How can advisors help the 15% to 20% of age 70+ individuals who have earned income and make charitable gifts? Because the QCD is an excellent planning strategy for both the 90% of seniors who do not itemize and upper–income seniors who itemize, professional advisors should understand the three solutions for the post-70½ traditional IRA contributions and QCDs challenge.
  • Roth IRA – If an individual is below the 2020 Roth IRA income limits (single filers with income of $124,000 or a married couple with an income of $196,000), it is possible to fund a Roth IRA with $7,000. Because the Roth IRA is funded with after-tax dollars, it does not produce a Sec. 219 deduction and is not subject to the SECURE Act provision that affects traditional IRAs and QCDs.
  • Company 401(k) Plans – If an individual has a company 401(k) or other qualified retirement plan, a good strategy after age 70½ is to continue to fund the 401(k) to the maximum. The 2020 401(k) voluntary contributions for seniors are $19,500 + $6,500, for a total of $26,000. Generally, when the employee retires, he or she may either take distributions from the 401(k) or roll it over into an IRA. This company plan strategy is particularly helpful if the individual has income over the traditional IRA contribution limits. The IRA income limits for a single person with a workplace plan are $65,000-$75,000 during 2020. For a married couple, the IRA income limits are $104,000-$124,000.
  • Distribute and Deduct – The Roth and corporate plans solutions will apply to nearly all individuals over age 70½ who have earned income. However, if an individual does make post 70½ traditional IRA contributions, he or she may still make QCDs. The post-70½ traditional IRA contributions will reduce the QCDs.
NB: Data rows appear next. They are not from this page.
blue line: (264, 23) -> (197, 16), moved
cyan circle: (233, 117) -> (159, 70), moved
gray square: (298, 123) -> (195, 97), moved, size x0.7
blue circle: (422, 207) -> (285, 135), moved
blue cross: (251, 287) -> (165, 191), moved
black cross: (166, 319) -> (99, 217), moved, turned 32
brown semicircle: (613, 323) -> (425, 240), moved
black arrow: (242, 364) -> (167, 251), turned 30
  • Example: Susan Green is employed and makes a $7,000 traditional IRA contribution at ages 71, 72, 73 and 74. Her total post–70½ traditional IRA contributions are $28,000. At age 75, Susan retires and she has an RMD of $50,000 for that year. Susan is a loyal donor to her favorite charity and decides to make a $50,000 QCD. This is her first QCD and fulfills her age 75 RMD. Because she has taken $28,000 in post-70½ IRA deductions, her QCD at age 75 is reduced from $50,000 to $22,000. However, the $28,000 remaining distribution to charity is included in her adjusted gross income and will be treated as an itemized deduction. Her future QCD gifts are fully permitted.
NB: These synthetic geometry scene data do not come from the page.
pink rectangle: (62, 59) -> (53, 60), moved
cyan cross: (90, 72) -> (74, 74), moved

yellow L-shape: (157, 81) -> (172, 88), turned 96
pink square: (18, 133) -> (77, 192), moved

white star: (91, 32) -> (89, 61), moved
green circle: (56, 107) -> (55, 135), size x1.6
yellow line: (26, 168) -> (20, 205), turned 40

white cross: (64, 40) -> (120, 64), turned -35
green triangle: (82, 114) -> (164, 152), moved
Editor's Note: The post-70½ IRA contribution and QCD rule is fairly easily managed by professional advisors. The Roth and 401(k) solutions are straightforward. Only a small number of donors will actually be impacted by the traditional IRA/QCD offset rule. However, advisors must understand the best solutions to maximize gifts and minimize the impact of this rule.

Applicable Federal Rate of 2.2% for February -- Rev. Rul. 2020-3; 2020-6 IRB 1 (16 Jan 2020)

The IRS has announced the Applicable Federal Rate (AFR) for February of 2020. The AFR under Section 7520 for the month of February is 2.2%. The rates for January of 2.0% or December of 2.0% also may be used. The highest AFR is beneficial for charitable deductions of remainder interests. The lowest AFR is best for lead trusts and life estate reserved agreements. With a gift annuity, if the annuitant desires greater tax-free payments the lowest AFR is preferable. During 2020, pooled income funds in existence less than three tax years must use a 2.2% deemed rate of return.